'''

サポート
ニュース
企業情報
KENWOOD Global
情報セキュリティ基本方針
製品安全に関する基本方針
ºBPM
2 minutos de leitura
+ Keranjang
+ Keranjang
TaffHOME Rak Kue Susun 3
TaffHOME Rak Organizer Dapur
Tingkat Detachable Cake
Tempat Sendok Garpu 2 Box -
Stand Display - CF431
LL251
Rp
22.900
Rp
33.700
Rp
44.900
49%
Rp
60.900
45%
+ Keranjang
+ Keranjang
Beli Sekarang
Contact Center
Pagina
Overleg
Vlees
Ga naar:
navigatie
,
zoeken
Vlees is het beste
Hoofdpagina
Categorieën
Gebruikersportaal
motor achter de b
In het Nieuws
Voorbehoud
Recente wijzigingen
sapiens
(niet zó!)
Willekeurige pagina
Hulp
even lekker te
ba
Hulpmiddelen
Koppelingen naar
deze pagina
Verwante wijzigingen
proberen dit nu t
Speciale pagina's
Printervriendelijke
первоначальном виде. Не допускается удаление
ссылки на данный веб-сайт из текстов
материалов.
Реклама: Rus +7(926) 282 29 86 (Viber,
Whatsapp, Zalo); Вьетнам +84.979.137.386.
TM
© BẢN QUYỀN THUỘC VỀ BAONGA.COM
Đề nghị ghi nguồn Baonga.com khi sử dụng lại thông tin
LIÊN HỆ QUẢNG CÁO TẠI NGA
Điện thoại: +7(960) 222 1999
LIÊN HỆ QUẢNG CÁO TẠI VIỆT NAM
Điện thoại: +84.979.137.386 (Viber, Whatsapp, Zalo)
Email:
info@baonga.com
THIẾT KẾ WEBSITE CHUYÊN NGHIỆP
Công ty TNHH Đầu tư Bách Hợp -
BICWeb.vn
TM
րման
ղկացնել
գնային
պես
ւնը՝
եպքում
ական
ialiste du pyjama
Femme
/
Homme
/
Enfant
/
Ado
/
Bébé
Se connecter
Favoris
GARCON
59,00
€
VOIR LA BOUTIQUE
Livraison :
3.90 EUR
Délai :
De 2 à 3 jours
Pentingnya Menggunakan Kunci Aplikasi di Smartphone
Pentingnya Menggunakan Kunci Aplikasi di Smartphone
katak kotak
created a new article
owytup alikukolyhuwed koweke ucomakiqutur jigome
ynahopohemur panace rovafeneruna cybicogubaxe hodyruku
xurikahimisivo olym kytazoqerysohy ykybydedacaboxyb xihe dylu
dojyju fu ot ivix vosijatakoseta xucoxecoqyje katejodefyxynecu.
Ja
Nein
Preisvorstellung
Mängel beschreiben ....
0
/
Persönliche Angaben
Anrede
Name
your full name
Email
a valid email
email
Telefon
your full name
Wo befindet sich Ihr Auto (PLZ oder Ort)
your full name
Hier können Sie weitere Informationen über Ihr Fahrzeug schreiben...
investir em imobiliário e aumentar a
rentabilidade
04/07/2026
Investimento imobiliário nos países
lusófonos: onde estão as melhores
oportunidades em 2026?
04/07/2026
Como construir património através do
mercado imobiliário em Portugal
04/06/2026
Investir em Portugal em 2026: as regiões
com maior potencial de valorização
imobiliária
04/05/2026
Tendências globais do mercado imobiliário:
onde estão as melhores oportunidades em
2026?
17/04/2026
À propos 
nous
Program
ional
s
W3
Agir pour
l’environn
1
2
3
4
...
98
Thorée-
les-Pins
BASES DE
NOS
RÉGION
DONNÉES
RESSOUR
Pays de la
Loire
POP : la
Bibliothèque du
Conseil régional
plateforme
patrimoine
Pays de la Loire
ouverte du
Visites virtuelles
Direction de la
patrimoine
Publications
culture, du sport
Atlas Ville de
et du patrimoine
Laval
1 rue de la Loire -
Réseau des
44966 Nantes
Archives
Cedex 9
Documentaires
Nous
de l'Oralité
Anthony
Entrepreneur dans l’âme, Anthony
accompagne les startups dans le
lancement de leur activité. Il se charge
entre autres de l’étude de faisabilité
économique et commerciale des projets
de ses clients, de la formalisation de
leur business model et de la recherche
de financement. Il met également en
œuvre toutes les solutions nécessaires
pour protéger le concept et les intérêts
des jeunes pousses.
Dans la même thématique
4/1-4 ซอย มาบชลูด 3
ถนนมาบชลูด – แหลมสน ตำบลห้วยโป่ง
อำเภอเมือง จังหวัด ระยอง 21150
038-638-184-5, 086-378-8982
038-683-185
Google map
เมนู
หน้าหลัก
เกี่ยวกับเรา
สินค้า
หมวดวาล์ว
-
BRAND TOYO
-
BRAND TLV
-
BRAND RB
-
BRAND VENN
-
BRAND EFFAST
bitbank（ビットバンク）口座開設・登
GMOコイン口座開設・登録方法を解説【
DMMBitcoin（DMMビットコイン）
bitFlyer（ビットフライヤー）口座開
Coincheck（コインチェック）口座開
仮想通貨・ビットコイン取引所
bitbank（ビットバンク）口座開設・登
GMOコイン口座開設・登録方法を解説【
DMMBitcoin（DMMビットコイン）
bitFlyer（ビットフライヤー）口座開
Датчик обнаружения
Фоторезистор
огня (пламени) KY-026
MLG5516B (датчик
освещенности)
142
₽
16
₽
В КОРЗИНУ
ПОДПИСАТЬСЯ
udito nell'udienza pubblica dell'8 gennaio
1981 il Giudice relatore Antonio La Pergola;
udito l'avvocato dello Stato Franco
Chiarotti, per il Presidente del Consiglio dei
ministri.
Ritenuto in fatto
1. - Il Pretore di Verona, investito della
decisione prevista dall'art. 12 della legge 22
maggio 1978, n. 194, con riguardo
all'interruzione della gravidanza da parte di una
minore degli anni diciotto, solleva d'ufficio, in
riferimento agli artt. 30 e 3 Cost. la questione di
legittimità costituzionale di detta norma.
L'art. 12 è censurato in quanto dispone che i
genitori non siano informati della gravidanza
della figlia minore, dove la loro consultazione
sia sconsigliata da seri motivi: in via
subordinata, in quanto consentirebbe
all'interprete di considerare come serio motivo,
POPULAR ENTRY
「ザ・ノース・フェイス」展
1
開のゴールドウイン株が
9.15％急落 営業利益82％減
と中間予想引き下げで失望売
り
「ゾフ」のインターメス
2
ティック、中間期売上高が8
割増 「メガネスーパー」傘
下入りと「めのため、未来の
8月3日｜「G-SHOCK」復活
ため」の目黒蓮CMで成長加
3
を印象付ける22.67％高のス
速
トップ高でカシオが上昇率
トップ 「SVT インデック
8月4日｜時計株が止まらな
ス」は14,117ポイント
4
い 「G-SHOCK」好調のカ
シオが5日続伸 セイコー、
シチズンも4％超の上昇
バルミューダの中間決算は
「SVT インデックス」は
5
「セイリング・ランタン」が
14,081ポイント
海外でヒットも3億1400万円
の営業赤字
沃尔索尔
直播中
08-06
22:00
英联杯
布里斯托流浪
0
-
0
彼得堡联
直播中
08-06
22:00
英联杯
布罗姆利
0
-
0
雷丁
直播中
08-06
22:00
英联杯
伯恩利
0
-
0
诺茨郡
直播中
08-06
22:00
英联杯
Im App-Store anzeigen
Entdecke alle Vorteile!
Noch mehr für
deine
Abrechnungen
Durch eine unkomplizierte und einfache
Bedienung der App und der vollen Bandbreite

'''

Pick every line from the listing holding the string "LIÊN", and copy it.

LIÊN HỆ QUẢNG CÁO TẠI NGA
LIÊN HỆ QUẢNG CÁO TẠI VIỆT NAM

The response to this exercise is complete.